*Work item*
How many lines in the records contain the string "standard", matching case exactly? Reply with the number alone.

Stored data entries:
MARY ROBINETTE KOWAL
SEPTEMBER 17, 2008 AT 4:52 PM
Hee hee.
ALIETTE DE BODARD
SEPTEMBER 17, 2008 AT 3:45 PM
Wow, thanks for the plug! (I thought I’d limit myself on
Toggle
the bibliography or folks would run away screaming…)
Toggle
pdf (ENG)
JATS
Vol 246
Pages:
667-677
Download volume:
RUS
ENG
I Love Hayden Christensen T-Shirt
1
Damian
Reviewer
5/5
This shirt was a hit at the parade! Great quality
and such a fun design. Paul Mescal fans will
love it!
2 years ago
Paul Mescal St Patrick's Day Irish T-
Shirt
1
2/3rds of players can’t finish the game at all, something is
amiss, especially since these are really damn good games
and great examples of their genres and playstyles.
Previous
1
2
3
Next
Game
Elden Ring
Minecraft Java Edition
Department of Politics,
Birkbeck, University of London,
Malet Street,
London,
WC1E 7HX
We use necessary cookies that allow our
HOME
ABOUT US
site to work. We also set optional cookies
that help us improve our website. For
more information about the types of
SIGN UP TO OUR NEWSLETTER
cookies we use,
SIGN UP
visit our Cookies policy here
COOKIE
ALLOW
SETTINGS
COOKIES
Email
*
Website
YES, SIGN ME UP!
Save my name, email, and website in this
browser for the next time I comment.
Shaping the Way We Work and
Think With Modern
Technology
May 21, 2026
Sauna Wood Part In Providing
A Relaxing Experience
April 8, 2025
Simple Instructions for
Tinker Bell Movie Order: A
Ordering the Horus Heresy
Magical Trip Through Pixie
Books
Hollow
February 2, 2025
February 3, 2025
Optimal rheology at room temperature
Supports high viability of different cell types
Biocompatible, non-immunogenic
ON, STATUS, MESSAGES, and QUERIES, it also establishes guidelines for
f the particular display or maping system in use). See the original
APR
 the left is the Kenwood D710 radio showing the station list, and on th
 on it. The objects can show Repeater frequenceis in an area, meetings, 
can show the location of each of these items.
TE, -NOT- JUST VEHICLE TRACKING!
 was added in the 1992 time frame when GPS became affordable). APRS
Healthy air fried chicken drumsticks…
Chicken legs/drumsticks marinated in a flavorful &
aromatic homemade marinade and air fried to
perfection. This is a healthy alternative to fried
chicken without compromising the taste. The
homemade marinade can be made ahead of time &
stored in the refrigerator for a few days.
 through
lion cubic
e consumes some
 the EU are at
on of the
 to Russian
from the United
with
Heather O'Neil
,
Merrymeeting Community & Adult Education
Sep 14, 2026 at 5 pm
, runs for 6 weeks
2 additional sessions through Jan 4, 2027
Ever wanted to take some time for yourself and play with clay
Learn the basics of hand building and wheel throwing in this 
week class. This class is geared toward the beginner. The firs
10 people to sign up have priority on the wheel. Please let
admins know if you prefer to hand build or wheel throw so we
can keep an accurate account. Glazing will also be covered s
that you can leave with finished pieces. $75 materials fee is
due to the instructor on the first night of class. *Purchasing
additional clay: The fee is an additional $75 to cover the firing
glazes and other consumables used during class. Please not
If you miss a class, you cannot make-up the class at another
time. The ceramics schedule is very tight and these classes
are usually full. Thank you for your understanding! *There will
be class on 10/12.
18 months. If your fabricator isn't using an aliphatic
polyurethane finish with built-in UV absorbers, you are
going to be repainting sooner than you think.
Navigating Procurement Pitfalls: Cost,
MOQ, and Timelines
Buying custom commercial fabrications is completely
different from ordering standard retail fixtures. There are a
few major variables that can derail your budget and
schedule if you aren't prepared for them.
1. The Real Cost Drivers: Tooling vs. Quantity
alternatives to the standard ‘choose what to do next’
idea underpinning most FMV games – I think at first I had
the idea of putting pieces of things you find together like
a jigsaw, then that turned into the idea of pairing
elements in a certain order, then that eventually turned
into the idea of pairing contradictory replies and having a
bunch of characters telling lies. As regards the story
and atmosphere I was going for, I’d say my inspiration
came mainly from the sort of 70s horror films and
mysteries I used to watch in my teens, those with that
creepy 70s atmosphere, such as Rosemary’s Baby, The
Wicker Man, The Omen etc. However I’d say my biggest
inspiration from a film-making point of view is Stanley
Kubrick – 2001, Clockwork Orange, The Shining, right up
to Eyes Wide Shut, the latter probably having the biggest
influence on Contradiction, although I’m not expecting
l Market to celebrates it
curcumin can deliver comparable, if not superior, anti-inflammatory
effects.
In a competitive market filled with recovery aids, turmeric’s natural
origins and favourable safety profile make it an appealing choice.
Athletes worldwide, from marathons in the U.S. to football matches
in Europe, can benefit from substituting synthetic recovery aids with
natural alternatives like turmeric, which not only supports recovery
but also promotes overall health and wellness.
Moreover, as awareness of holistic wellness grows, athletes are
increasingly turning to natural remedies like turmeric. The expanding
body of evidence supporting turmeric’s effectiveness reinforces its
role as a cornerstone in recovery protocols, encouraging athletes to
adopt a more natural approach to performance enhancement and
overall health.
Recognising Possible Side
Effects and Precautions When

*Solution to this problem*
2